Yo también tengo sed de felicidad, sed de plenitud, sed de amor, sed de
libertad. Hasta ahora he venido todos los días a calmar mi sed valiéndome de
mis fuerzas, con mi pequeño cubo, en la fuente de mi vida: del pozo de mi cuerpo,
mi mente, mi sensibilidad, mi afecto…. Del surtidor de mis amigos, mi esposa o
mi esposo, mis hijos… Del manantial de mis actos, mi profesión, mis
diversiones… Y aquí sigo, Señor, un día y otro, bebiendo una ilusión y otra,
agotando esperanzas, esperando un agua viva que me reviva y transforme
radicalmente.
¡Y no será, Señor, que todas mis ansias insatisfechas no pueden colmarse
más que en ti!
Me da miedo, Señor, depender de ti, prefiero aferrarme a mi pobre cubo y
a mis pasos gastados hasta el pozo, quiero saberme dueño de mí mismo, aunque
sea a costa de domesticar mi sed irreprimible de absoluto y plenitud. ¡Cuánto
me cuesta renunciar a valerme por mí mismo, a bastarme yo solo!
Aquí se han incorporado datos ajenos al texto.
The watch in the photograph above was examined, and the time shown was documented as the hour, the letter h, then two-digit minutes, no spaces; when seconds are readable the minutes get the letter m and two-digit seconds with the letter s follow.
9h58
Pero, hoy, tal vez sea distinto. Me ha parecido, Señor, escucharte algo
insólito: ¿Dame de beber, me has dicho? ¿Qué oigo? ¡Pero si tú
eres la fuente de agua viva, que salta hasta la vida eterna!
Ahora empiezo a entender, Señor, a qué has venido a mi mundo: resulta que tú también eres un sediento como yo. Creo que podremos entendernos, pues parece que todo se resume en un intercambio: Toma mi sed, Señor, sáciate con ella; toma mi libertad, Señor, anúdate con ella; toma mi amor, Señor, abrázate con él; toma a los míos, Señor, acógelos y cuídalos tú. Que yo también te acojo a ti, Señor, y quiero que me sumerjas en tu fuente eterna de agua viva para que sienta qué bien se está contigo, qué suave y dulce eres, mi Señor, y pueda por siempre apagar mi sed de amor en ti.